• [TASK DETAILS] In the records below, change every "distortion" to "lens distortion" and write the lines out again, leaving all other text as it is.
++++ RECORDS FOR PROCESSING
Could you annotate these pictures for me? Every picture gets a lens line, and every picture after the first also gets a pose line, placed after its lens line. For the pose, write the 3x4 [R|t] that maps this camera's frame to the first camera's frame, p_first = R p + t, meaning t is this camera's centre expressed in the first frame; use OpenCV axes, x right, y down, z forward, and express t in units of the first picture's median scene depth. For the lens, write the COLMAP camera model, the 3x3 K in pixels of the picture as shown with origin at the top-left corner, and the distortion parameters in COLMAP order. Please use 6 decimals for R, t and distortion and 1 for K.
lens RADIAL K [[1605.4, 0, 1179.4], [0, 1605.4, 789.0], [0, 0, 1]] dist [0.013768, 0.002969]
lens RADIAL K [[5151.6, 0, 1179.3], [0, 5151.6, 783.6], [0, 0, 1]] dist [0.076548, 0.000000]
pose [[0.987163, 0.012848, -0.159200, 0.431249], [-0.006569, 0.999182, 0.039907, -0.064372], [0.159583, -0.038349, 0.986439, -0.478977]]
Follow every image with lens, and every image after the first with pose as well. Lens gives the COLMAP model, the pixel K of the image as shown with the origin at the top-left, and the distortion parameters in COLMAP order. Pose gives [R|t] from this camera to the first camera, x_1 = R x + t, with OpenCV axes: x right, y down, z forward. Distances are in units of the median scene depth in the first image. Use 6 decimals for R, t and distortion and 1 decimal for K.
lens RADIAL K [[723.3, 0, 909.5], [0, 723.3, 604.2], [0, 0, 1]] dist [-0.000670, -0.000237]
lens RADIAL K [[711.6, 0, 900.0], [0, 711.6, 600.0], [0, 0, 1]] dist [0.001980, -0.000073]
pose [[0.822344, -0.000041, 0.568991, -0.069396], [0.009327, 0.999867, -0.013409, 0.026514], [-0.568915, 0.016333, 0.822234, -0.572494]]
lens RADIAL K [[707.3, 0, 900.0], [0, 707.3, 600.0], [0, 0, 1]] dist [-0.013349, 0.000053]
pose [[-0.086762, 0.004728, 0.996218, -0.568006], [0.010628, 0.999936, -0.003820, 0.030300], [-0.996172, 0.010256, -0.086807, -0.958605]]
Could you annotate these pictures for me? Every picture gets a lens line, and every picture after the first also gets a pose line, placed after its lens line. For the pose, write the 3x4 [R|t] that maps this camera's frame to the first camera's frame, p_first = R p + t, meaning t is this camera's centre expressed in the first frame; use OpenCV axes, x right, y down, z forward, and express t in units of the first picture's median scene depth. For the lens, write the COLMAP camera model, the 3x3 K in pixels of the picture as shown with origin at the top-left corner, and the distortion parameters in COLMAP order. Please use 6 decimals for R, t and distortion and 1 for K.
++++++++
• [TASK OUTPUT]
Could you annotate these pictures for me? Every picture gets a lens line, and every picture after the first also gets a pose line, placed after its lens line. For the pose, write the 3x4 [R|t] that maps this camera's frame to the first camera's frame, p_first = R p + t, meaning t is this camera's centre expressed in the first frame; use OpenCV axes, x right, y down, z forward, and express t in units of the first picture's median scene depth. For the lens, write the COLMAP camera model, the 3x3 K in pixels of the picture as shown with origin at the top-left corner, and the lens distortion parameters in COLMAP order. Please use 6 decimals for R, t and lens distortion and 1 for K.
lens RADIAL K [[1605.4, 0, 1179.4], [0, 1605.4, 789.0], [0, 0, 1]] dist [0.013768, 0.002969]
lens RADIAL K [[5151.6, 0, 1179.3], [0, 5151.6, 783.6], [0, 0, 1]] dist [0.076548, 0.000000]
pose [[0.987163, 0.012848, -0.159200, 0.431249], [-0.006569, 0.999182, 0.039907, -0.064372], [0.159583, -0.038349, 0.986439, -0.478977]]
Follow every image with lens, and every image after the first with pose as well. Lens gives the COLMAP model, the pixel K of the image as shown with the origin at the top-left, and the lens distortion parameters in COLMAP order. Pose gives [R|t] from this camera to the first camera, x_1 = R x + t, with OpenCV axes: x right, y down, z forward. Distances are in units of the median scene depth in the first image. Use 6 decimals for R, t and lens distortion and 1 decimal for K.
lens RADIAL K [[723.3, 0, 909.5], [0, 723.3, 604.2], [0, 0, 1]] dist [-0.000670, -0.000237]
lens RADIAL K [[711.6, 0, 900.0], [0, 711.6, 600.0], [0, 0, 1]] dist [0.001980, -0.000073]
pose [[0.822344, -0.000041, 0.568991, -0.069396], [0.009327, 0.999867, -0.013409, 0.026514], [-0.568915, 0.016333, 0.822234, -0.572494]]
lens RADIAL K [[707.3, 0, 900.0], [0, 707.3, 600.0], [0, 0, 1]] dist [-0.013349, 0.000053]
pose [[-0.086762, 0.004728, 0.996218, -0.568006], [0.010628, 0.999936, -0.003820, 0.030300], [-0.996172, 0.010256, -0.086807, -0.958605]]
Could you annotate these pictures for me? Every picture gets a lens line, and every picture after the first also gets a pose line, placed after its lens line. For the pose, write the 3x4 [R|t] that maps this camera's frame to the first camera's frame, p_first = R p + t, meaning t is this camera's centre expressed in the first frame; use OpenCV axes, x right, y down, z forward, and express t in units of the first picture's median scene depth. For the lens, write the COLMAP camera model, the 3x3 K in pixels of the picture as shown with origin at the top-left corner, and the lens distortion parameters in COLMAP order. Please use 6 decimals for R, t and lens distortion and 1 for K.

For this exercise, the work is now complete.